The fifth North American Summer School of Logic, Language, and Information, NASSLLI 2012, will be hosted at the University of Texas at Austin, on June 18–22, 2012.
NASSLLI is a one-week summer school aimed at formally-minded graduate students in Philosophy, Computer Science, Linguistics, Psychology, and related fields, especially students whose interests cross traditional boundaries between these domains. The summer school is loosely modeled on the long-running ESSLLI series in Europe; it consists of a number of courses and workshops which, by default, meet for 90 minutes on each of five days.
In the main week of the school, students select up to five courses from among twenty that are offered. Of these courses, five are from specially invited lecturers, and the remainder are from researchers selected because they are leaders in their fields and also because they have proven ability to communicate with interdisciplinary audiences. These instructors were selected after a public call for course proposals and a peer review process by the program committee, which was drawn from a wide range of specialities including linguistics, philosophy, and computer science. Over 45 course proposals were submitted for NASSLLI 2012. These were high quality proposals by established scholars, mostly tenured or tenure-track at research universities, and many strong proposals had to be rejected. The acceptance rate for course proposals was 30%.
Intensive "bootcamp" courses the preceding weekend will refresh participants' knowledge of material that will be presupposed in the main courses.
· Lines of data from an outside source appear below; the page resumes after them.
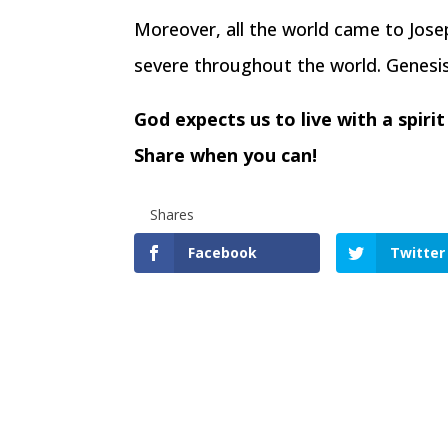
Moreover, all the world came to Jos
severe throughout the world. Genesi
God expects us to live with a spir
Share when you can!
Shares
Facebook
Twitter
A related conference, Reasoning and Interaction at NASSLLI (RAIN), will occur the weekend following the summer school, along with the Turing Centenary Symposium, celebrating the 100th anniversary of mathematician and computer scientist Alan Turing's birth, and TLS 13, a conference organized by the Texas Linguistics Society, which this year will feature sessions on Semantics and Sign Languages.
NASSLLI 2002 (Stanford University), NASSLLI 2003 (Indiana University), NASSLLI 2004 (UCLA), NASSLLI 2010 (Indiana University) and now NASSLLI 2012 follow the tradition of the very successful series of ESSLLI summer schools in Europe, and both have received sponsorship from a single parent organization, the Foundation for Logic, Language, and Information (FOLLI). NASSLLI is an interdisciplinary event with emphases in applied logic, computational linguistics, and areas of computer science, artificial intelligence, cognitive science, and economics. Despite the obvious differences in the goals of these fields, they depend upon many of the same mathematical tools, and are concerned with many parallel philosophical issues. This is reflected in a great deal of crossover work: examples that have created whole new subfields include the application of dynamic logics and feature logics from computer science to problems in linguistics. However, in spite of there being an active community of interdisciplinary scholars, departments in US universities tend to follow traditional disciplinary lines, so that it is often difficult for graduate students to access courses in neighboring fields. NASSLLI's role is to provide access for graduate students to cutting edge research on logic, language, and information, taught specifically for an interdisciplinary audience.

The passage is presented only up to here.